La designación de Gasteiz-Vitoria como sede oficial del Parlamento y del Gobierno del País Vasco, que se formalizó hace treinta años, ha sido objeto de un intenso debate entre las fuerzas políticas y los sectores económicos de la comunidad. La ley que establece esta situación, conocida como la Ley de Sede de las Instituciones de la Comunidad Autónoma del País Vasco, carece de un reconocimiento explícito de la capitalidad, lo que ha generado numerosas discusiones y solicitudes de cambio a lo largo de las décadas.
A lo largo de estos años, el reconocimiento de Vitoria como capital ha sido tema de reflexión, pero, sorprendentemente, no se ha realizado ningún estudio de impacto que evalúe las implicaciones económicas y sociales de esta designación. Este vacío se ha hecho más evidente con la llegada del trigésimo aniversario de la ley, que se celebrará el 23 de mayo. Durante este mes, la ciudad albergará una serie de eventos, entre ellos una reunión de alcaldes europeos, Iberoamericanos y del Caribe, en el marco de la presidencia española de la Unión Europea.
La actual corporación municipal, presidida por el socialista Patxi Lazcoz, ha tomado la iniciativa de impulsar un estudio de impacto que se había acordado en 2008. Este análisis será llevado a cabo por la Universidad del País Vasco (UPV) y se centrará en evaluar aspectos económicos y sociológicos de la capitalidad. “Con él podremos quitarnos las legañas y dejar de hablar de oídas e intuiciones”, señala el concejal José Navas, quien ha promovido este proyecto.

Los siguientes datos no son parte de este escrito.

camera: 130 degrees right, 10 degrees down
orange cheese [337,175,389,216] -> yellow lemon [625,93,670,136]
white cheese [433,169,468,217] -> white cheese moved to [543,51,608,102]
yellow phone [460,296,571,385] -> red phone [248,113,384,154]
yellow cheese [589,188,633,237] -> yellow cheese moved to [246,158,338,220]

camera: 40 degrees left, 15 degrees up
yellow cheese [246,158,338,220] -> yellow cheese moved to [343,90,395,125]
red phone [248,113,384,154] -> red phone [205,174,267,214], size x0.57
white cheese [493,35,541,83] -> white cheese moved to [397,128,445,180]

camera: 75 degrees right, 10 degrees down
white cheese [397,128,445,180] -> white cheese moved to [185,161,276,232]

En ausencia de datos concretos, el debate sobre la capitalidad se basa en impresiones y opiniones diversas. Algunos argumentan que la presencia del nombre Vitoria en medios de comunicación incrementa la proyección exterior de la ciudad y que la nómina de los empleados del Gobierno contribuye a sus ingresos fiscales. Otros, en cambio, sostienen que la condición de capital ha traído consigo problemas, como el encarecimiento de la vivienda y las concentraciones y protestas que se producen ante las sedes oficiales.

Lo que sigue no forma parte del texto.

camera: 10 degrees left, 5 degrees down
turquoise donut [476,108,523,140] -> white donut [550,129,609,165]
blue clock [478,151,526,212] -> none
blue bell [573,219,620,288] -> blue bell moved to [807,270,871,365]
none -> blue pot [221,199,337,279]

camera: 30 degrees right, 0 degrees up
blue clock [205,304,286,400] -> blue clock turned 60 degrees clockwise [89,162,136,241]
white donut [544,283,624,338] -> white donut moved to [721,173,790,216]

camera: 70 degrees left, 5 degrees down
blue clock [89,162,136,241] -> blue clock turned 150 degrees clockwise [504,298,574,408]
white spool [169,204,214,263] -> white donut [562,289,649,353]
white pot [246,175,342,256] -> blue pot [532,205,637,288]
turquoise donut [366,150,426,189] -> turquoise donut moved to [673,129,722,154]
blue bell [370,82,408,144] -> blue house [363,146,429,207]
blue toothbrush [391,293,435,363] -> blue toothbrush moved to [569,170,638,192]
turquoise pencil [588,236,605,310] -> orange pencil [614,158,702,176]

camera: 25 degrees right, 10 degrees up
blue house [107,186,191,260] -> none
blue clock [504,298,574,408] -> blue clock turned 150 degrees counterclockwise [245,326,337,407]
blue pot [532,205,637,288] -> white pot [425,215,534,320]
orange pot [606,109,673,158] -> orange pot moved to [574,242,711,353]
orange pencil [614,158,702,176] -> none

La falta de consenso sobre este asunto se ha hecho patente en las declaraciones de diversos actores políticos. Así, el actual alcalde ha optado por fomentar la identificación ciudadana con la capitalidad, un trabajo que ha llevado tres años y que se ha percibido como una respuesta a las críticas sobre la falta de reconocimiento oficial. “De ilusión también se vive”, comentó el alcalde de Bilbao, Iñaki Azkuna, al rechazar asistir a las celebraciones del aniversario, destacando la distinción entre ser sede y capital.

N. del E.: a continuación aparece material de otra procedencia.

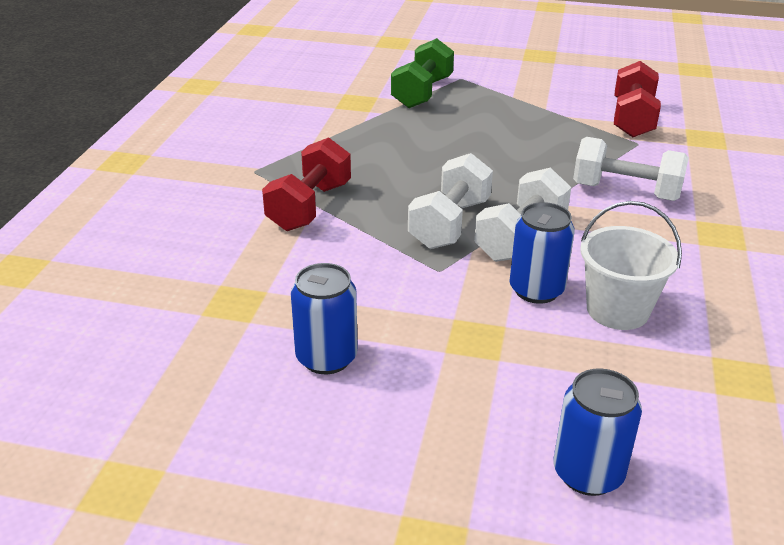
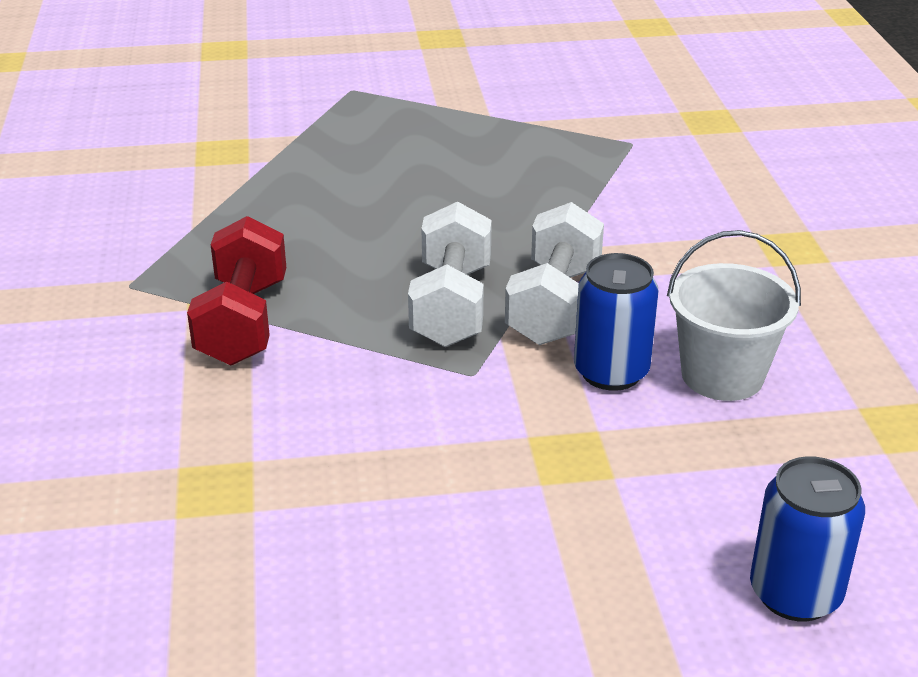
camera: 20 degrees left, 0 degrees up
blue can [291,263,358,374] -> none
green dumbbell [391,38,454,108] -> none
white dumbbell [573,137,689,201] -> none
red dumbbell [614,61,661,137] -> none

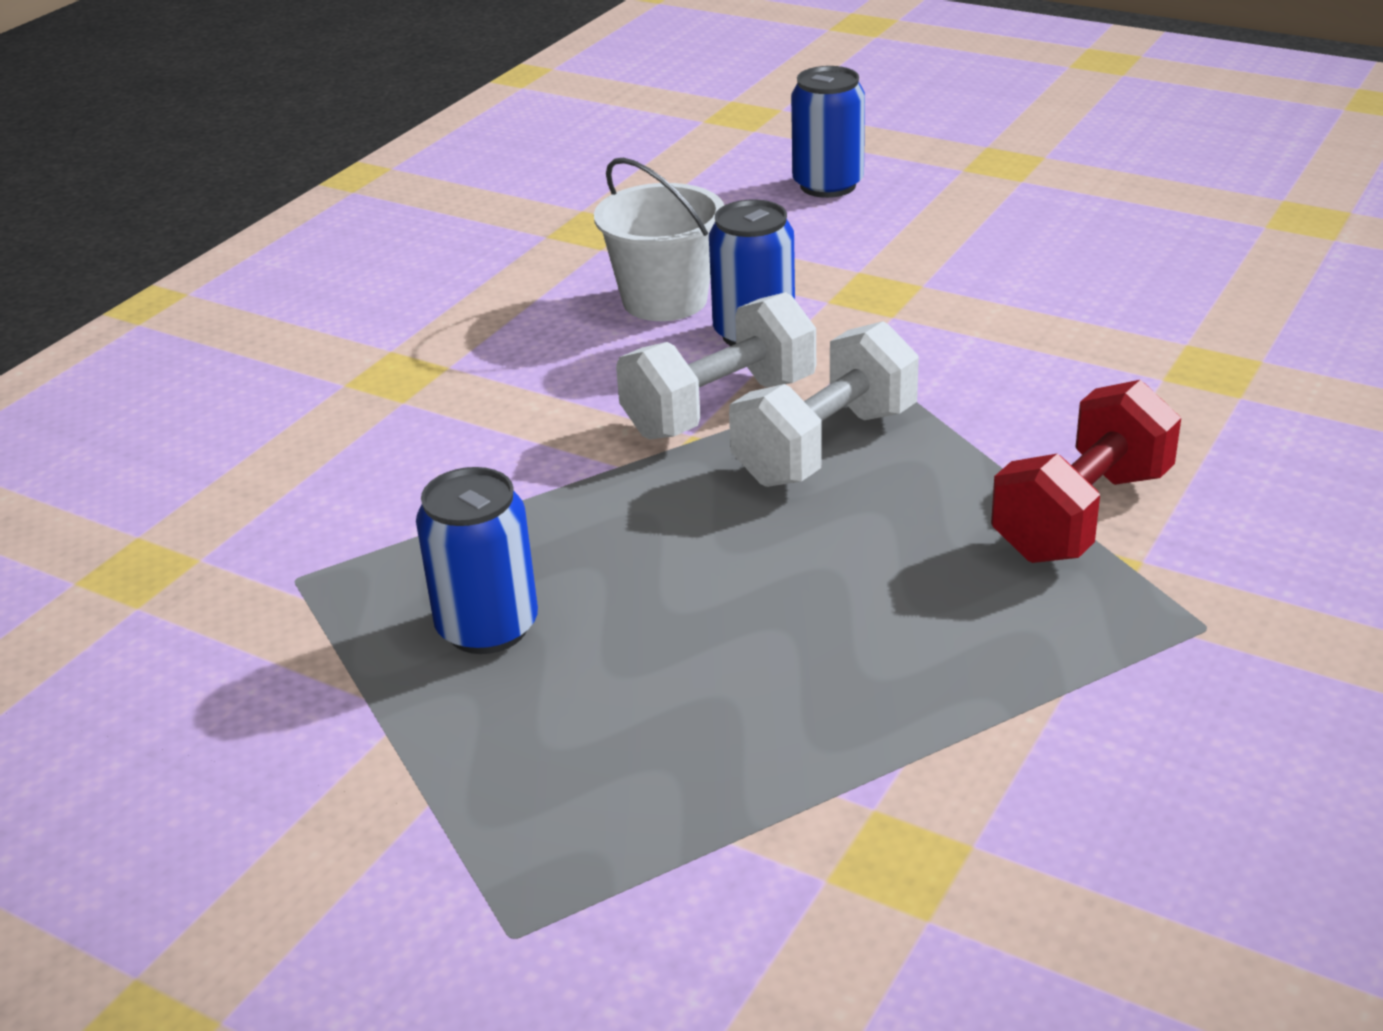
camera: 140 degrees left, 0 degrees up
none -> blue can [416,467,538,654]

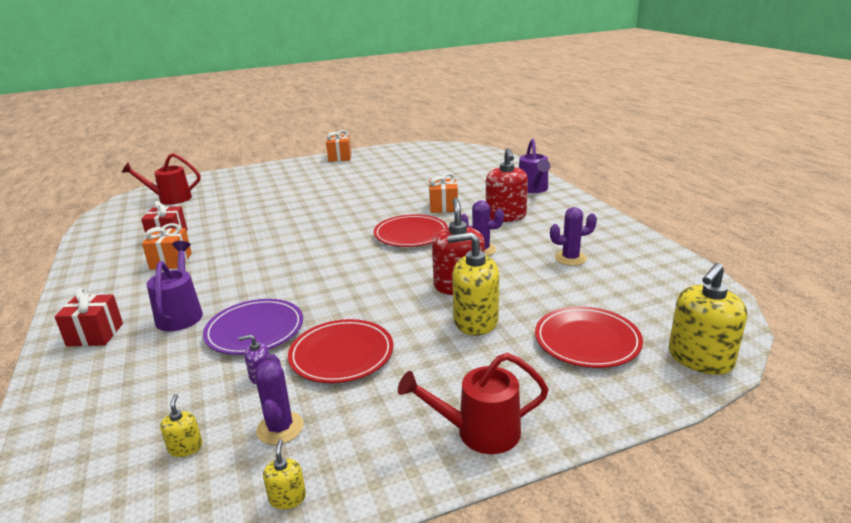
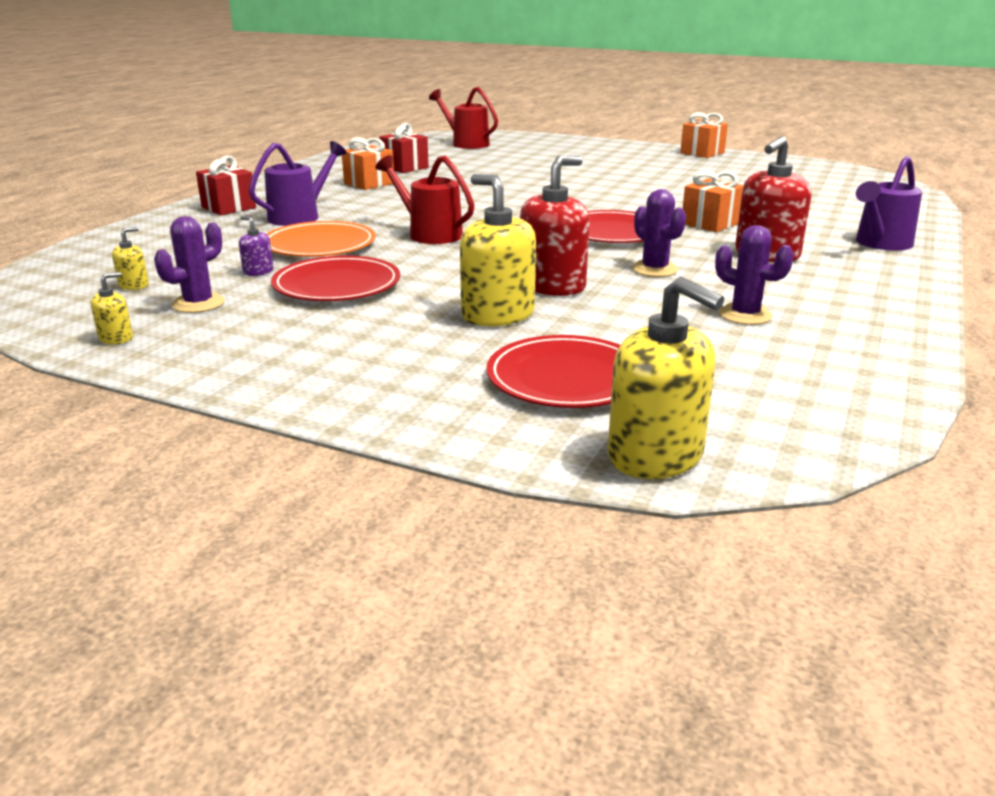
camera: 45 degrees right, 0 degrees up
purple plate [203,299,303,355] -> orange plate [267,221,376,257]
red watering can [398,353,549,454] -> red watering can moved to [375,155,475,244]
yellow soap dispenser [669,263,747,375] -> yellow soap dispenser turned 135 degrees counterclockwise [608,277,724,479]

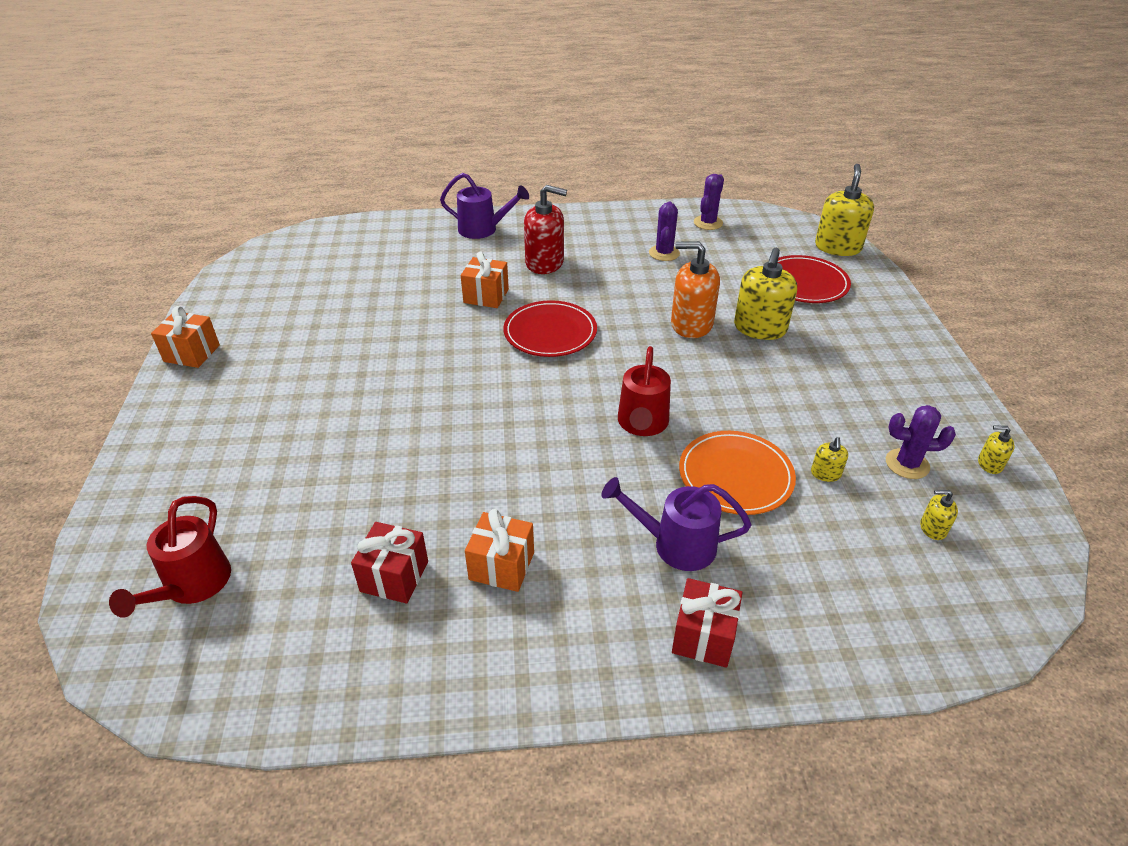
camera: 120 degrees left, 15 degrees up
purple soap dispenser [239,216,273,276] -> yellow soap dispenser [811,437,848,482]
red plate [271,256,400,301] -> none
red soap dispenser [520,156,590,296] -> orange soap dispenser [671,241,720,338]
purple cactus [632,189,686,277] -> purple cactus moved to [694,174,724,230]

El primer lehendakari, Carlos Garaikoetxea, quien fue clave en la firma de la ley en 1980, ha recordado que la decisión de establecer Vitoria como sede institucional se debió a motivos estratégicos, como evitar la elevación de Pamplona y fomentar un sentido de pertenencia en Álava. Sin embargo, la percepción de que la capitalidad debe consolidarse se ha mantenido latente, y ahora se exige un reconocimiento más claro por parte del Gobierno Vasco.
A medida que se aproxima el aniversario, se han reabierto las discusiones sobre la necesidad de añadir a la ley de Sede una frase que reconozca explícitamente la capitalidad de Vitoria, aunque, según indican fuentes del Ejecutivo, esto no aportaría efectos prácticos significativos. Aún así, los debates continúan, y la iniciativa ha sido llevada al Parlamento, donde podría enfrentarse a un largo proceso de deliberación.
La celebración del 30 aniversario de la ley es una oportunidad para reflexionar sobre el papel que ha jugado Vitoria en la estructura administrativa del País Vasco y cómo esta condición ha influido en la vida diaria de sus ciudadanos. Mientras tanto, la ciudad sigue buscando su lugar en el mapa político y social del territorio vasco, en un contexto donde la historia y la política local continúan entrelazándose de maneras complejas.